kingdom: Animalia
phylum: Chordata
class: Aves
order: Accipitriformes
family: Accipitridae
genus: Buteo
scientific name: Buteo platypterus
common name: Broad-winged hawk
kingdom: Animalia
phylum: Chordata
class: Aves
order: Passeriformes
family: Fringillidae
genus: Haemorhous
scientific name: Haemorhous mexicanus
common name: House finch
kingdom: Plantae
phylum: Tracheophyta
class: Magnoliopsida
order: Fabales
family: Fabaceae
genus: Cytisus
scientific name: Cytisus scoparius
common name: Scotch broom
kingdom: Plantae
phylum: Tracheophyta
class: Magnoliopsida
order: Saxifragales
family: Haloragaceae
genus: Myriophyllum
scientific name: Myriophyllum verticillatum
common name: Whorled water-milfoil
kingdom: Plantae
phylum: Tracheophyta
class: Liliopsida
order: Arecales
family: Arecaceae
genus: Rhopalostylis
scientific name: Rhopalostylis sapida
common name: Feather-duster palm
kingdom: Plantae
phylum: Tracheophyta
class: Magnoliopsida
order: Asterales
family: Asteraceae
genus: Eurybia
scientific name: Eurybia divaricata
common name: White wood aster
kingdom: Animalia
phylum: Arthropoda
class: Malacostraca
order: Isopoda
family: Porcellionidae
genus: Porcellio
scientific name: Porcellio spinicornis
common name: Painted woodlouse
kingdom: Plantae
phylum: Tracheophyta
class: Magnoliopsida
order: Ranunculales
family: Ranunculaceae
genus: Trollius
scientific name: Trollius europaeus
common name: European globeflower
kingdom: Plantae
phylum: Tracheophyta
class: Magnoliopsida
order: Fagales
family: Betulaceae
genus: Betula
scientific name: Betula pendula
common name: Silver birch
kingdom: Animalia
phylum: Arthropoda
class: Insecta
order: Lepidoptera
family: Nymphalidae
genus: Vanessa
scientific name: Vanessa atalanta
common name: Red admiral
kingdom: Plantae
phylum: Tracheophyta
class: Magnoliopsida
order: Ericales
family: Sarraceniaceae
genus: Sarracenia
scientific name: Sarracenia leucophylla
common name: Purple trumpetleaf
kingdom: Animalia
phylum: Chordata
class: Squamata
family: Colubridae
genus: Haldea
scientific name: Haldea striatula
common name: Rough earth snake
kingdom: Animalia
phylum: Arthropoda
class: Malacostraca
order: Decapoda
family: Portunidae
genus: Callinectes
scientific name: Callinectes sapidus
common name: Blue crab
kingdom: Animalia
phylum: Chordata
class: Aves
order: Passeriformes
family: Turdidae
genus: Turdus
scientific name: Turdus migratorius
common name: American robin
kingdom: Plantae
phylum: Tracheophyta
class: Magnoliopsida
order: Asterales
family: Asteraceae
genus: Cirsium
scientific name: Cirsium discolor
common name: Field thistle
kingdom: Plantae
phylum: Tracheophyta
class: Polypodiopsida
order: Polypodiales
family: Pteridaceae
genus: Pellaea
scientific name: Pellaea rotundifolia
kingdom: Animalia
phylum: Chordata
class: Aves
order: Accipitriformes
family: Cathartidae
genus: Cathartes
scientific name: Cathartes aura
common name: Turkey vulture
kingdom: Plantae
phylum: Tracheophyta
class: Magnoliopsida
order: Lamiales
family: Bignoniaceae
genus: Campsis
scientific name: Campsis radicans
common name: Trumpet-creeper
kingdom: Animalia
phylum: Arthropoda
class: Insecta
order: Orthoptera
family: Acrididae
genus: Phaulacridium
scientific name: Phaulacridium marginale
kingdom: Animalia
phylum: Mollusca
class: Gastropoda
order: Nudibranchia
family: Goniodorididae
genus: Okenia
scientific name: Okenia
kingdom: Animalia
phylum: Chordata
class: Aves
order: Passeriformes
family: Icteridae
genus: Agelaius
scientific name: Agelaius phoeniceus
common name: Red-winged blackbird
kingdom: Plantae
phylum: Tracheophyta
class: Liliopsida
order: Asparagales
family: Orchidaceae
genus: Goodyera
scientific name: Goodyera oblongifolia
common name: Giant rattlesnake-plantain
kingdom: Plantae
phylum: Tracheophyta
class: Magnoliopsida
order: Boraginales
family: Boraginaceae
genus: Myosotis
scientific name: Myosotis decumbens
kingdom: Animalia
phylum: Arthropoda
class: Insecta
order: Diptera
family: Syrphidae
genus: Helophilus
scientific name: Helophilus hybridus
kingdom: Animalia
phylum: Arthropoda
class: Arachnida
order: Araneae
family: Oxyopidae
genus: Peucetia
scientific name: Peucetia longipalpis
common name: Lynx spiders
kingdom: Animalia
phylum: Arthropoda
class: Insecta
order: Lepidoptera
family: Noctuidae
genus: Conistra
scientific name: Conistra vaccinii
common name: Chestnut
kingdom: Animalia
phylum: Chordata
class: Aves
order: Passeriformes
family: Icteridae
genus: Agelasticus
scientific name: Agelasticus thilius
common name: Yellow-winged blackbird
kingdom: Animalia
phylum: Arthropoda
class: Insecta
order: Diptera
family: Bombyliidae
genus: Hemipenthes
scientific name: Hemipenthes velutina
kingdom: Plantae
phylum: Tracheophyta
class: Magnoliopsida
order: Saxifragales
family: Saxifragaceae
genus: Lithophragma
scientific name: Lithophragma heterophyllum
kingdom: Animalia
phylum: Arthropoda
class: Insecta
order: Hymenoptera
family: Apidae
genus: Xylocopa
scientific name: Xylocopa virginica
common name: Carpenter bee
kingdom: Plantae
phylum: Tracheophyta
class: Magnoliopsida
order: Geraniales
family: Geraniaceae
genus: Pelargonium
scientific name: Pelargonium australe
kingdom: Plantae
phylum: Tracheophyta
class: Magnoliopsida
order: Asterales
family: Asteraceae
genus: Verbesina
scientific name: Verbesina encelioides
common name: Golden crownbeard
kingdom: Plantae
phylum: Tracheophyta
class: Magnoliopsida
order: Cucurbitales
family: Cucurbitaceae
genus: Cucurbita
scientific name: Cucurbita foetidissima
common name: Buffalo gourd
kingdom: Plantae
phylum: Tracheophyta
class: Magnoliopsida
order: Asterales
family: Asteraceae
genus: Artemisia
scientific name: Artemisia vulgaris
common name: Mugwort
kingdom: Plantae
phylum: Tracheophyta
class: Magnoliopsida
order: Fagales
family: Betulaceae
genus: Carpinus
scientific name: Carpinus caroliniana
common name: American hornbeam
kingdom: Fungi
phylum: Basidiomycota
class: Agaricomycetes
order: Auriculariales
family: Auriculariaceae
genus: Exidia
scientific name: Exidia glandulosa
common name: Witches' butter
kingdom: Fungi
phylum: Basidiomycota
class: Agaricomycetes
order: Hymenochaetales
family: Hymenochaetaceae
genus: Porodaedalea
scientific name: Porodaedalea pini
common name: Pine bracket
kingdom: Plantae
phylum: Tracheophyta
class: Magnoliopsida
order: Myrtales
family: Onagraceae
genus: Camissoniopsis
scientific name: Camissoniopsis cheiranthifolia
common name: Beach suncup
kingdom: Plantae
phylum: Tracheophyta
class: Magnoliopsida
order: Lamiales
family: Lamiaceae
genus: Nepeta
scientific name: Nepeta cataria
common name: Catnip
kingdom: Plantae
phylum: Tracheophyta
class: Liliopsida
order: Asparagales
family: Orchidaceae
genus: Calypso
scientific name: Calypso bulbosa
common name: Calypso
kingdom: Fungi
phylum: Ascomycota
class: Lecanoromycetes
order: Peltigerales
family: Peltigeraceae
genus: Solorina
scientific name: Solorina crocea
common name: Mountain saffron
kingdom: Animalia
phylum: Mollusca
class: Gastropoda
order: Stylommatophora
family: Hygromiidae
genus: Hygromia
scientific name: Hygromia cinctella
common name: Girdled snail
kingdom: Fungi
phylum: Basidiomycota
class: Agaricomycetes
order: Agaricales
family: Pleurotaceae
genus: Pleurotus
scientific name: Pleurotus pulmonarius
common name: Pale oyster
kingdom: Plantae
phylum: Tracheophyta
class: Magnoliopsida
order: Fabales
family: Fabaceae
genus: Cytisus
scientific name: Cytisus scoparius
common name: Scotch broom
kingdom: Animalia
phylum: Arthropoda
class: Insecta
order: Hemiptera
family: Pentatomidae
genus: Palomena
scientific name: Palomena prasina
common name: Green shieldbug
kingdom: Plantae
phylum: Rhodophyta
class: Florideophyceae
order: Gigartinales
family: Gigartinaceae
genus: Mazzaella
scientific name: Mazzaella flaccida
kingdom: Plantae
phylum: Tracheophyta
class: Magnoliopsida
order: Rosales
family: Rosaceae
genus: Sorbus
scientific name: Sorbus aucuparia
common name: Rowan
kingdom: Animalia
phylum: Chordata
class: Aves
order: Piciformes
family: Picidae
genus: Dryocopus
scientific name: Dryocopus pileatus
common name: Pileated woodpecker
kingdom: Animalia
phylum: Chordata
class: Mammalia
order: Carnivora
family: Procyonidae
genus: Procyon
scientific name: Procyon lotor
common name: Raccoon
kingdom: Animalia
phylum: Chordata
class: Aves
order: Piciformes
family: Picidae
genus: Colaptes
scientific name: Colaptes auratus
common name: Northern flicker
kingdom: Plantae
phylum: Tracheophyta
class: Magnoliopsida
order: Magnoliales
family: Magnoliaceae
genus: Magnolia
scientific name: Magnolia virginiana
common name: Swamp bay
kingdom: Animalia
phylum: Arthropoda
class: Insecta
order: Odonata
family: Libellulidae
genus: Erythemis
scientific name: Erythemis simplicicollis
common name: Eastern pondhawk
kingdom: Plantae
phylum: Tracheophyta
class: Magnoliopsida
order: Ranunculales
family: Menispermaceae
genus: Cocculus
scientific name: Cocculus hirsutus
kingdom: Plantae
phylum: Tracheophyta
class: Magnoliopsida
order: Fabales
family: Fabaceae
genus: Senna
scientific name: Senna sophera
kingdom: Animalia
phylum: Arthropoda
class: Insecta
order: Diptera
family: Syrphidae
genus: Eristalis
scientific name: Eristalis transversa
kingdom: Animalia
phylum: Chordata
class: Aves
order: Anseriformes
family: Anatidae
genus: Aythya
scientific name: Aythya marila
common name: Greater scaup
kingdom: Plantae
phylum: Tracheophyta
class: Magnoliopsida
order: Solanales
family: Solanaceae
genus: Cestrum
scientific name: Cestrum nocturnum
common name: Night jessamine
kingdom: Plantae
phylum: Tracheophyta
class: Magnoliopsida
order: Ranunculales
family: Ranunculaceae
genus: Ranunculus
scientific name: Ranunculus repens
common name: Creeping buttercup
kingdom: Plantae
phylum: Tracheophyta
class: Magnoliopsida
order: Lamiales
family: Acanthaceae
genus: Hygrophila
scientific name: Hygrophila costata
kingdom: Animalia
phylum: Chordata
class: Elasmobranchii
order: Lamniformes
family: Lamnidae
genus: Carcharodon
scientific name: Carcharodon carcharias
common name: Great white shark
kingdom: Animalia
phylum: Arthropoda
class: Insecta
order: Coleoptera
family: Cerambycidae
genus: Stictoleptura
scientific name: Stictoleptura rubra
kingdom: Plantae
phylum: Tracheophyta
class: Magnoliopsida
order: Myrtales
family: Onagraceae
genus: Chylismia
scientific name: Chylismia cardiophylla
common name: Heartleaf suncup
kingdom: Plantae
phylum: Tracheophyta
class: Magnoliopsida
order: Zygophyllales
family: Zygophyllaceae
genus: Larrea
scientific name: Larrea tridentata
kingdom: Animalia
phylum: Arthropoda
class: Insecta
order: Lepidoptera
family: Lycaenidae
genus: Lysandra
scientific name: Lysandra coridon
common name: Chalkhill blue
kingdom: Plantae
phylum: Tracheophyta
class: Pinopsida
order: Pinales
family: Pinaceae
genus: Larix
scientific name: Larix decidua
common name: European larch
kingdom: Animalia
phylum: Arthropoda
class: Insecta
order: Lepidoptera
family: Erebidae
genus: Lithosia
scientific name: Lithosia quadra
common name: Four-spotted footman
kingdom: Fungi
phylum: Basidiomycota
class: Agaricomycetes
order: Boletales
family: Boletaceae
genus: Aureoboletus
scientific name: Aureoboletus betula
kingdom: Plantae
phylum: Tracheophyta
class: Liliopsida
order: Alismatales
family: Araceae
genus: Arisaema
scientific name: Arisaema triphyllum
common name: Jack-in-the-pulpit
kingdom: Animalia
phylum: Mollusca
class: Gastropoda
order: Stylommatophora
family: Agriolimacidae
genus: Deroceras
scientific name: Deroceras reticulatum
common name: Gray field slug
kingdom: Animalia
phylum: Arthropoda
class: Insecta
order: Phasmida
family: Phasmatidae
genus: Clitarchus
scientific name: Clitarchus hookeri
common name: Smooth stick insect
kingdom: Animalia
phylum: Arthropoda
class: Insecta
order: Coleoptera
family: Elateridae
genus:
━━━━━━━━━━━━━━━━━━━━
Convert the rows into a JSON list of strings with one string per line and no blank lines. Begin at the line containing "family: Boraginaceae" and stop after the line containing "genus: Agelasticus".

Written reply —
[
  "family: Boraginaceae",
  "genus: Myosotis",
  "scientific name: Myosotis decumbens",
  "kingdom: Animalia",
  "phylum: Arthropoda",
  "class: Insecta",
  "order: Diptera",
  "family: Syrphidae",
  "genus: Helophilus",
  "scientific name: Helophilus hybridus",
  "kingdom: Animalia",
  "phylum: Arthropoda",
  "class: Arachnida",
  "order: Araneae",
  "family: Oxyopidae",
  "genus: Peucetia",
  "scientific name: Peucetia longipalpis",
  "common name: Lynx spiders",
  "kingdom: Animalia",
  "phylum: Arthropoda",
  "class: Insecta",
  "order: Lepidoptera",
  "family: Noctuidae",
  "genus: Conistra",
  "scientific name: Conistra vaccinii",
  "common name: Chestnut",
  "kingdom: Animalia",
  "phylum: Chordata",
  "class: Aves",
  "order: Passeriformes",
  "family: Icteridae",
  "genus: Agelasticus"
]